- What you are asked to do -
Edit the lines of the material below so that each "Rendered at" becomes "Drawn at", with everything else left as it is.

- Rows from a dataset -
* * *

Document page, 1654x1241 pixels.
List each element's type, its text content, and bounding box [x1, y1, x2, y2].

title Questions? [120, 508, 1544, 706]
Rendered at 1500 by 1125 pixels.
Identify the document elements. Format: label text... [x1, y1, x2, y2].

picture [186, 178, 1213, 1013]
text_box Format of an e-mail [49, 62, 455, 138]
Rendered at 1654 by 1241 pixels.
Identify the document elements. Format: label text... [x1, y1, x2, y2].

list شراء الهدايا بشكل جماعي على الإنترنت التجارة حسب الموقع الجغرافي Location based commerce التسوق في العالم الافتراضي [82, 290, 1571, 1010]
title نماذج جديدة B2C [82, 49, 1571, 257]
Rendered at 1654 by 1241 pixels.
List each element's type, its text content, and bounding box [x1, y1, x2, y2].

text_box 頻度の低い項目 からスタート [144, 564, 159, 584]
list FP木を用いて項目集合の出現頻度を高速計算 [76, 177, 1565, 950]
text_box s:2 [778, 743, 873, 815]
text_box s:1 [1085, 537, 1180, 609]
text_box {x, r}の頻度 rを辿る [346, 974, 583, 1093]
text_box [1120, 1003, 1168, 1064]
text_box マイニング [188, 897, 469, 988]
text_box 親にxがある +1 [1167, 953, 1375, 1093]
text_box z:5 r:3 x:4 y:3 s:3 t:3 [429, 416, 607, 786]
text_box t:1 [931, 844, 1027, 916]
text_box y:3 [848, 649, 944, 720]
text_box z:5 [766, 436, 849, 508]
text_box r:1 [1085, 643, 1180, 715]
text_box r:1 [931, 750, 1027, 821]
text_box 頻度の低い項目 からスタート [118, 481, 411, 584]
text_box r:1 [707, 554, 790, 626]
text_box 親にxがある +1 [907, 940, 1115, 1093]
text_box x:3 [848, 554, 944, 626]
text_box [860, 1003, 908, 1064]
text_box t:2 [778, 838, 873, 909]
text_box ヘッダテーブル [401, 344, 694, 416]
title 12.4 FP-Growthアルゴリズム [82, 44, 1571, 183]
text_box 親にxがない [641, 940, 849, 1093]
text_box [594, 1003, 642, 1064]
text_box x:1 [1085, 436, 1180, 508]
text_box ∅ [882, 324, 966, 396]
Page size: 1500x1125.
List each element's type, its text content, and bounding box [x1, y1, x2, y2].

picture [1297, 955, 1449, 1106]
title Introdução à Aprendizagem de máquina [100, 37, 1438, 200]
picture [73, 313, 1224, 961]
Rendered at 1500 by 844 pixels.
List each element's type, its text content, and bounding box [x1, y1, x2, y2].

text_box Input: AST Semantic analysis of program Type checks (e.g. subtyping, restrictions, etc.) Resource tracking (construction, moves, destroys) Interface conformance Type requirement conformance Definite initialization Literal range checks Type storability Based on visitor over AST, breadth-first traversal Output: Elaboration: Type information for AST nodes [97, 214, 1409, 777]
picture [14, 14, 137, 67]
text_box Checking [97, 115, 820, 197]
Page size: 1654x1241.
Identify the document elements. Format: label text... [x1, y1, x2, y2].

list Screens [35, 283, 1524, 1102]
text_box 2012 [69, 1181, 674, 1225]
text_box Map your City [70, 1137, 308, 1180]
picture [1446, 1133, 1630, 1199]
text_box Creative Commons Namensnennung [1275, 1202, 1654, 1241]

* * *

- Solution for this task -
Document page, 1654x1241 pixels.
List each element's type, its text content, and bounding box [x1, y1, x2, y2].

title Questions? [120, 508, 1544, 706]
Drawn at 1500 by 1125 pixels.
Identify the document elements. Format: label text... [x1, y1, x2, y2].

picture [186, 178, 1213, 1013]
text_box Format of an e-mail [49, 62, 455, 138]
Drawn at 1654 by 1241 pixels.
Identify the document elements. Format: label text... [x1, y1, x2, y2].

list شراء الهدايا بشكل جماعي على الإنترنت التجارة حسب الموقع الجغرافي Location based commerce التسوق في العالم الافتراضي [82, 290, 1571, 1010]
title نماذج جديدة B2C [82, 49, 1571, 257]
Drawn at 1654 by 1241 pixels.
List each element's type, its text content, and bounding box [x1, y1, x2, y2].

text_box 頻度の低い項目 からスタート [144, 564, 159, 584]
list FP木を用いて項目集合の出現頻度を高速計算 [76, 177, 1565, 950]
text_box s:2 [778, 743, 873, 815]
text_box s:1 [1085, 537, 1180, 609]
text_box {x, r}の頻度 rを辿る [346, 974, 583, 1093]
text_box [1120, 1003, 1168, 1064]
text_box マイニング [188, 897, 469, 988]
text_box 親にxがある +1 [1167, 953, 1375, 1093]
text_box z:5 r:3 x:4 y:3 s:3 t:3 [429, 416, 607, 786]
text_box t:1 [931, 844, 1027, 916]
text_box y:3 [848, 649, 944, 720]
text_box z:5 [766, 436, 849, 508]
text_box r:1 [1085, 643, 1180, 715]
text_box r:1 [931, 750, 1027, 821]
text_box 頻度の低い項目 からスタート [118, 481, 411, 584]
text_box r:1 [707, 554, 790, 626]
text_box 親にxがある +1 [907, 940, 1115, 1093]
text_box x:3 [848, 554, 944, 626]
text_box [860, 1003, 908, 1064]
text_box t:2 [778, 838, 873, 909]
text_box ヘッダテーブル [401, 344, 694, 416]
title 12.4 FP-Growthアルゴリズム [82, 44, 1571, 183]
text_box 親にxがない [641, 940, 849, 1093]
text_box [594, 1003, 642, 1064]
text_box x:1 [1085, 436, 1180, 508]
text_box ∅ [882, 324, 966, 396]
Page size: 1500x1125.
List each element's type, its text content, and bounding box [x1, y1, x2, y2].

picture [1297, 955, 1449, 1106]
title Introdução à Aprendizagem de máquina [100, 37, 1438, 200]
picture [73, 313, 1224, 961]
Drawn at 1500 by 844 pixels.
List each element's type, its text content, and bounding box [x1, y1, x2, y2].

text_box Input: AST Semantic analysis of program Type checks (e.g. subtyping, restrictions, etc.) Resource tracking (construction, moves, destroys) Interface conformance Type requirement conformance Definite initialization Literal range checks Type storability Based on visitor over AST, breadth-first traversal Output: Elaboration: Type information for AST nodes [97, 214, 1409, 777]
picture [14, 14, 137, 67]
text_box Checking [97, 115, 820, 197]
Page size: 1654x1241.
Identify the document elements. Format: label text... [x1, y1, x2, y2].

list Screens [35, 283, 1524, 1102]
text_box 2012 [69, 1181, 674, 1225]
text_box Map your City [70, 1137, 308, 1180]
picture [1446, 1133, 1630, 1199]
text_box Creative Commons Namensnennung [1275, 1202, 1654, 1241]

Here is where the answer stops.